* **Work item**:
Filter the rows below and copy out each line that contains the string "with". Count a line only if the case matches.
---- Records supplied
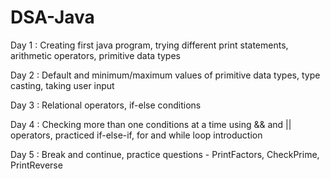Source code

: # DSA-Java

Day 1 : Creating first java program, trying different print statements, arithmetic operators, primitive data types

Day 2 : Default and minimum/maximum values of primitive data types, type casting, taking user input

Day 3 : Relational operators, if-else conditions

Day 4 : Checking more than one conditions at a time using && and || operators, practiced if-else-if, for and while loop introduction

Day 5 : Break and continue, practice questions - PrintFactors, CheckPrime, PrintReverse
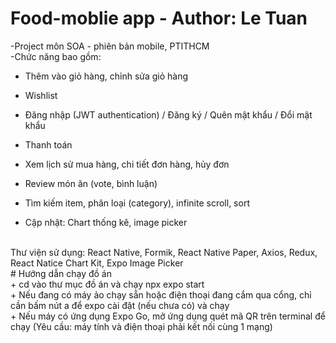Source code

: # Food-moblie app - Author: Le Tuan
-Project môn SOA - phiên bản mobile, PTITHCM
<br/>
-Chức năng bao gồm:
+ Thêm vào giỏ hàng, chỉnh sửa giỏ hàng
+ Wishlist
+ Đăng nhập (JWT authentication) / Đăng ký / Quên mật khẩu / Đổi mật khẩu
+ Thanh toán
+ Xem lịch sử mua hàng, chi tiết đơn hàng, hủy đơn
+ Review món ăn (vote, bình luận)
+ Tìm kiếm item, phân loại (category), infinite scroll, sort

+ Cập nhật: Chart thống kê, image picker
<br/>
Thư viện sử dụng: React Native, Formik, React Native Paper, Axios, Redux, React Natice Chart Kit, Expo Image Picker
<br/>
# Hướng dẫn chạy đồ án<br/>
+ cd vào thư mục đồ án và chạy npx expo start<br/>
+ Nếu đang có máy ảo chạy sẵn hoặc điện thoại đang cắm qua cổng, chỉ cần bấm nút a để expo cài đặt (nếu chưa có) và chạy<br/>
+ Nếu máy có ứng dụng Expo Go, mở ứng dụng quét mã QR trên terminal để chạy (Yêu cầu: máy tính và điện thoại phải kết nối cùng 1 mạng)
--------
---- Records supplied
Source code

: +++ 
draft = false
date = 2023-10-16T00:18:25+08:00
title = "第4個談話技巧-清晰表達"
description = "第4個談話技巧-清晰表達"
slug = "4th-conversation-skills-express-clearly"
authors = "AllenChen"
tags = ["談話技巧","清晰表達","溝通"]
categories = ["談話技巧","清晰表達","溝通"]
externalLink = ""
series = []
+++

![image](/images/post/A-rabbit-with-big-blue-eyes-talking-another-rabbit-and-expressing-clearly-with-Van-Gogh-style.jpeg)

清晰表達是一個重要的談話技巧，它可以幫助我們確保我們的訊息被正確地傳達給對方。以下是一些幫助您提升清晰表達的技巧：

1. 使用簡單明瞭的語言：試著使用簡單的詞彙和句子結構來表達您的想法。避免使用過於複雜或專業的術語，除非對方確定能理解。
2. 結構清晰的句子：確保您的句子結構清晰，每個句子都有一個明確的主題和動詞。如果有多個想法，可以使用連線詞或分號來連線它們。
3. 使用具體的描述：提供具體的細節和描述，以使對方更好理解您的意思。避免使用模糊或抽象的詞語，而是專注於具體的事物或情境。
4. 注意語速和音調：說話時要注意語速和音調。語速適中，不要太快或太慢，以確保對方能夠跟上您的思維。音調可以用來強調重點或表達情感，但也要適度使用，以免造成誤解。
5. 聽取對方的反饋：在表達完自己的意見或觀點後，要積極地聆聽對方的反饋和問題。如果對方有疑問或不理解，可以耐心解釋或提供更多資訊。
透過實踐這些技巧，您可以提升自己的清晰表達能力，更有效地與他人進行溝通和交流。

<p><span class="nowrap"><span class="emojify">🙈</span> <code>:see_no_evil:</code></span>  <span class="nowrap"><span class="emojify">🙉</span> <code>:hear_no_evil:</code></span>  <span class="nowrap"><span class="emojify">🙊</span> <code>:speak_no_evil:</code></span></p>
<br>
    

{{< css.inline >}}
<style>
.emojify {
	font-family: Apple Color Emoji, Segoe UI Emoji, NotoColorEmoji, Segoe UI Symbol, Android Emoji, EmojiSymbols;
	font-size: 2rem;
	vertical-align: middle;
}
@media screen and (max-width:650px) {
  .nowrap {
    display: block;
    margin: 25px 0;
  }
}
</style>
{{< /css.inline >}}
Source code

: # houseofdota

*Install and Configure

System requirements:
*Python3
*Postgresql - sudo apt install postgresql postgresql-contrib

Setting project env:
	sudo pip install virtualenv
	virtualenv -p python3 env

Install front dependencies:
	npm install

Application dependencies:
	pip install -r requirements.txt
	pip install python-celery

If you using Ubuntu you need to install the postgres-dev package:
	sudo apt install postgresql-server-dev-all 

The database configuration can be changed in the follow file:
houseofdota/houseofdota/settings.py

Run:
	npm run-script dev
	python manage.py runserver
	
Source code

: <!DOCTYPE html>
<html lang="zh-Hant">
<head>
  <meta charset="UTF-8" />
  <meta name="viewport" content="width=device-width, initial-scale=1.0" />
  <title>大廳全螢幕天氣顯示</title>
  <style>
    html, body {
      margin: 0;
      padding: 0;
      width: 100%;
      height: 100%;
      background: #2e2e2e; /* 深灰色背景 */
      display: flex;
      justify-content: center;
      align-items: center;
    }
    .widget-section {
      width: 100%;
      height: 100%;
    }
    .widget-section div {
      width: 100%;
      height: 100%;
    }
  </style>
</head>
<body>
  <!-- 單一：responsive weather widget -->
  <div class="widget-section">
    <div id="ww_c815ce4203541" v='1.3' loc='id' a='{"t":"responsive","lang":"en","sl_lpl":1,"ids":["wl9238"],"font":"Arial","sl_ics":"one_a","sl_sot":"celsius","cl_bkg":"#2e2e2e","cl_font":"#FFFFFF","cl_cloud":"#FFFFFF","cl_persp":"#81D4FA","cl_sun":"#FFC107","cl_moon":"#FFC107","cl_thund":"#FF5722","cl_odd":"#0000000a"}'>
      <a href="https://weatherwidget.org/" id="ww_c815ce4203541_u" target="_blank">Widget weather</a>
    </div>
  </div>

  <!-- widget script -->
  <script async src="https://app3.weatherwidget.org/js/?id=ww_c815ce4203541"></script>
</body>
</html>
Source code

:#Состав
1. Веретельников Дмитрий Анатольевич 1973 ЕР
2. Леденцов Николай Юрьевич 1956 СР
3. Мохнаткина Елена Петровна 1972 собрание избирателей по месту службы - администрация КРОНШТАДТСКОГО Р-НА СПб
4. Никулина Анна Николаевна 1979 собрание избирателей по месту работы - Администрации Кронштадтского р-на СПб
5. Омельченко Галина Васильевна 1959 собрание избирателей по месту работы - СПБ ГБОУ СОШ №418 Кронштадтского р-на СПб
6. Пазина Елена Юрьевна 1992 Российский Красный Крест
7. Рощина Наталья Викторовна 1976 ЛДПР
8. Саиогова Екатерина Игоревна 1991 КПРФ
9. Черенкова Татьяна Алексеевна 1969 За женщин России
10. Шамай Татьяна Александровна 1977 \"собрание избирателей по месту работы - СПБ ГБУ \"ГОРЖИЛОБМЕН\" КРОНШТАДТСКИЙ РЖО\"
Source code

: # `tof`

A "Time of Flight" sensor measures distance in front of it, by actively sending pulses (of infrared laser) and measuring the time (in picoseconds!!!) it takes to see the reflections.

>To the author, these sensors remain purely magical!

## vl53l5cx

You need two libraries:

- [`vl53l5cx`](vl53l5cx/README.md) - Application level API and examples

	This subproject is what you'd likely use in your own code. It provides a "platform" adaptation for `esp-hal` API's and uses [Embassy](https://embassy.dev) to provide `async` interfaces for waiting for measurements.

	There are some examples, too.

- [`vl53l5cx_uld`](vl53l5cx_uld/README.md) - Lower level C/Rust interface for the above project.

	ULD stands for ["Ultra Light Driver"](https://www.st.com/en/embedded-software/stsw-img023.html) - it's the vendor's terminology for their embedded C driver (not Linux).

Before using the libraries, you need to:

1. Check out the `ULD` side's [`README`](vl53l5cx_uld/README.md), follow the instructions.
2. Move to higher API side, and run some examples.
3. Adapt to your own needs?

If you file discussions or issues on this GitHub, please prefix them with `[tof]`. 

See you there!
--------
---- Records supplied
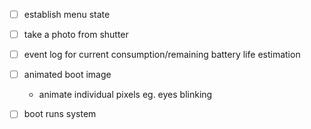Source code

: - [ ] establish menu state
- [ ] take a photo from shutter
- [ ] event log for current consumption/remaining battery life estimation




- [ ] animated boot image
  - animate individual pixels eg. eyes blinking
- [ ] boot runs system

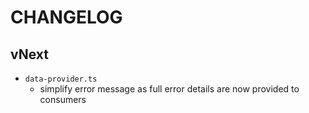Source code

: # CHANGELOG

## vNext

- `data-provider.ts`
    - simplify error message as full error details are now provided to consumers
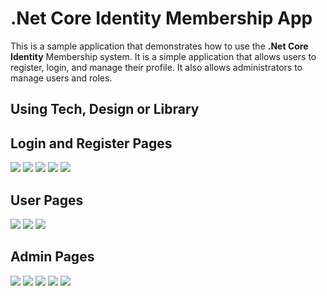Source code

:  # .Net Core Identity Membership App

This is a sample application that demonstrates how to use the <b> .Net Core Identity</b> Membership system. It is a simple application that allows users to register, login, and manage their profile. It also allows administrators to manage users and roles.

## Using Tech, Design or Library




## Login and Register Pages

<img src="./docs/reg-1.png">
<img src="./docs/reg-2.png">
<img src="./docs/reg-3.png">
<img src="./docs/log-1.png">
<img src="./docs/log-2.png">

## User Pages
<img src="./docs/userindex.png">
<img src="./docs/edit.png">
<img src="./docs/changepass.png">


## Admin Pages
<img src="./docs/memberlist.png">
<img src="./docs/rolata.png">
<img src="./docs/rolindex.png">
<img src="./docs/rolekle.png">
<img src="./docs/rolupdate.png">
--------
* **Solved exercise**:
![image](/images/post/A-rabbit-with-big-blue-eyes-talking-another-rabbit-and-expressing-clearly-with-Van-Gogh-style.jpeg)
If you file discussions or issues on this GitHub, please prefix them with `[tof]`. 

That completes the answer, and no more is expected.